- [Available data]:
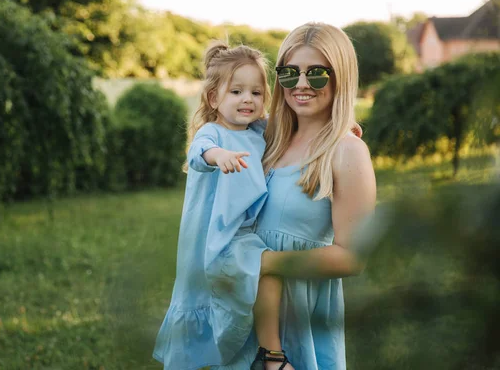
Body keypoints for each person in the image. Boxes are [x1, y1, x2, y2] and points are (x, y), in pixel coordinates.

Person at [209, 22, 377, 370]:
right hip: (247, 308)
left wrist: (264, 263)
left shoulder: (347, 151)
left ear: (340, 76)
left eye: (316, 74)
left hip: (301, 313)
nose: (301, 85)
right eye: (290, 73)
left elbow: (354, 257)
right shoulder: (265, 136)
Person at [153, 40, 292, 370]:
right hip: (211, 238)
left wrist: (342, 131)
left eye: (256, 93)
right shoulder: (212, 133)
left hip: (241, 233)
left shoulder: (259, 130)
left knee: (247, 293)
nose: (248, 99)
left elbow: (298, 128)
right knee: (212, 298)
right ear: (214, 98)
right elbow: (198, 153)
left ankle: (252, 353)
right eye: (237, 91)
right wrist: (220, 157)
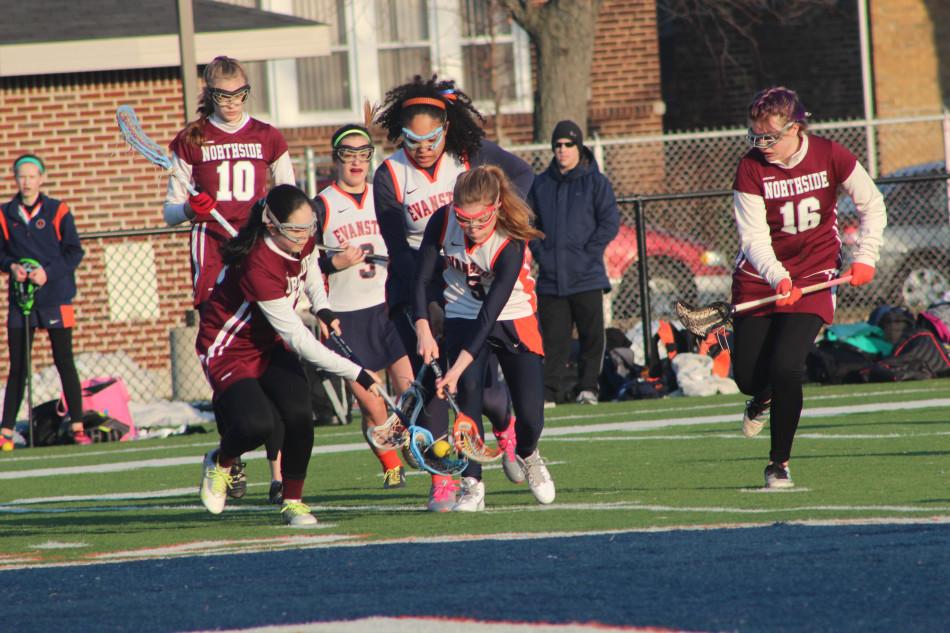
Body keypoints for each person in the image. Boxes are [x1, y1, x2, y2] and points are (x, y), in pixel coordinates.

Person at [373, 75, 535, 511]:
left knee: (474, 390)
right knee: (430, 386)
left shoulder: (469, 157)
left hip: (467, 287)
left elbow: (521, 174)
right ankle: (446, 478)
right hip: (417, 287)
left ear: (446, 130)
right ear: (400, 134)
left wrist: (508, 228)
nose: (423, 146)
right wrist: (428, 310)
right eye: (413, 138)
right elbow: (399, 249)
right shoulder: (389, 174)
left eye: (432, 138)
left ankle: (505, 426)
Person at [196, 184, 381, 525]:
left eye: (310, 227)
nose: (305, 235)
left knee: (299, 414)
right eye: (297, 230)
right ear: (272, 226)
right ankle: (220, 462)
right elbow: (298, 338)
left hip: (269, 344)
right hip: (228, 349)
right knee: (256, 425)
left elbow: (309, 268)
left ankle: (293, 500)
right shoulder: (258, 265)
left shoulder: (301, 237)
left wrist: (322, 308)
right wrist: (356, 371)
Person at [731, 86, 885, 488]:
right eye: (755, 136)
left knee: (787, 366)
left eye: (770, 136)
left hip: (816, 273)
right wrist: (777, 276)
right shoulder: (750, 168)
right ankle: (760, 396)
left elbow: (872, 204)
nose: (761, 144)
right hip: (759, 277)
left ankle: (778, 463)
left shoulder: (831, 154)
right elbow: (754, 238)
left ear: (795, 127)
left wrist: (866, 256)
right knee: (749, 376)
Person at [164, 55, 294, 497]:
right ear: (209, 94)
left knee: (269, 349)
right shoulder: (191, 140)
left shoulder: (267, 136)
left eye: (240, 94)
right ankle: (231, 457)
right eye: (223, 95)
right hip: (215, 259)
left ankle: (278, 474)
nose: (233, 103)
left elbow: (289, 196)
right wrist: (189, 209)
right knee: (226, 357)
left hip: (257, 254)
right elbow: (169, 211)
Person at [415, 165, 555, 511]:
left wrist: (454, 368)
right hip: (462, 312)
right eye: (465, 219)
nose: (473, 228)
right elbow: (420, 279)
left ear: (496, 207)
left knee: (531, 417)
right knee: (469, 399)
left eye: (481, 220)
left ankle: (527, 453)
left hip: (511, 316)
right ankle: (472, 483)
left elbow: (490, 315)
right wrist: (423, 328)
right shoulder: (442, 221)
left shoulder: (510, 238)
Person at [315, 124, 413, 489]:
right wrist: (332, 264)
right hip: (348, 317)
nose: (356, 162)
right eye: (348, 155)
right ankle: (390, 462)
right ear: (336, 158)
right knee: (374, 406)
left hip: (390, 307)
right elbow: (302, 261)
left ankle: (407, 444)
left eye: (363, 154)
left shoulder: (384, 195)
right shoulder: (321, 205)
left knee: (410, 392)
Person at [528, 120, 620, 407]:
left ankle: (588, 388)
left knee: (592, 337)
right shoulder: (541, 184)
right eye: (557, 145)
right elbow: (529, 225)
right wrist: (542, 254)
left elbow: (609, 222)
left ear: (579, 147)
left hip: (587, 277)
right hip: (551, 280)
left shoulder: (596, 182)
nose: (562, 150)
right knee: (553, 342)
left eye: (568, 145)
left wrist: (588, 253)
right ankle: (550, 393)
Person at [0, 154, 87, 450]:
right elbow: (2, 253)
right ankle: (7, 430)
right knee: (18, 366)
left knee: (64, 360)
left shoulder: (57, 210)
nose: (26, 181)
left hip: (55, 296)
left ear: (41, 178)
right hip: (21, 300)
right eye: (20, 176)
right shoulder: (5, 213)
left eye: (31, 175)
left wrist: (46, 274)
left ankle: (77, 425)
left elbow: (74, 251)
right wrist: (12, 266)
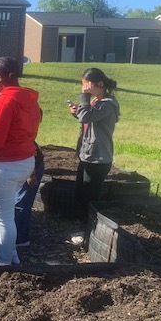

- [Your task]:
From the records above, copy exactly the stretch from the line holding "left hip: (301, 313)" through the line holding "right elbow: (298, 338)", both ends included, without the pictures.

- [Answer for this exercise]:
left hip: (301, 313)
nose: (301, 85)
right eye: (290, 73)
left elbow: (354, 257)
right shoulder: (265, 136)
Person at [153, 40, 292, 370]:
right hip: (211, 238)
left wrist: (342, 131)
left eye: (256, 93)
right shoulder: (212, 133)
left hip: (241, 233)
left shoulder: (259, 130)
left knee: (247, 293)
nose: (248, 99)
left elbow: (298, 128)
right knee: (212, 298)
right ear: (214, 98)
right elbow: (198, 153)
left ankle: (252, 353)
right eye: (237, 91)
right wrist: (220, 157)
Body keypoints for each person in the image. Boxes are [x1, y1, x2, y2] and points are (x, y), in pixel coordinates.

Person at [373, 75, 535, 511]:
left knee: (474, 390)
right knee: (430, 386)
left shoulder: (469, 157)
left hip: (467, 287)
left elbow: (521, 174)
right ankle: (446, 478)
right hip: (417, 287)
left ear: (446, 130)
right ear: (400, 134)
left wrist: (508, 228)
nose: (423, 146)
right wrist: (428, 310)
right eye: (413, 138)
right elbow: (399, 249)
right shoulder: (389, 174)
left eye: (432, 138)
left ankle: (505, 426)
Person at [196, 184, 381, 525]:
left eye: (310, 227)
nose: (305, 235)
left knee: (299, 414)
right eye: (297, 230)
right ear: (272, 226)
right ankle: (220, 462)
right elbow: (298, 338)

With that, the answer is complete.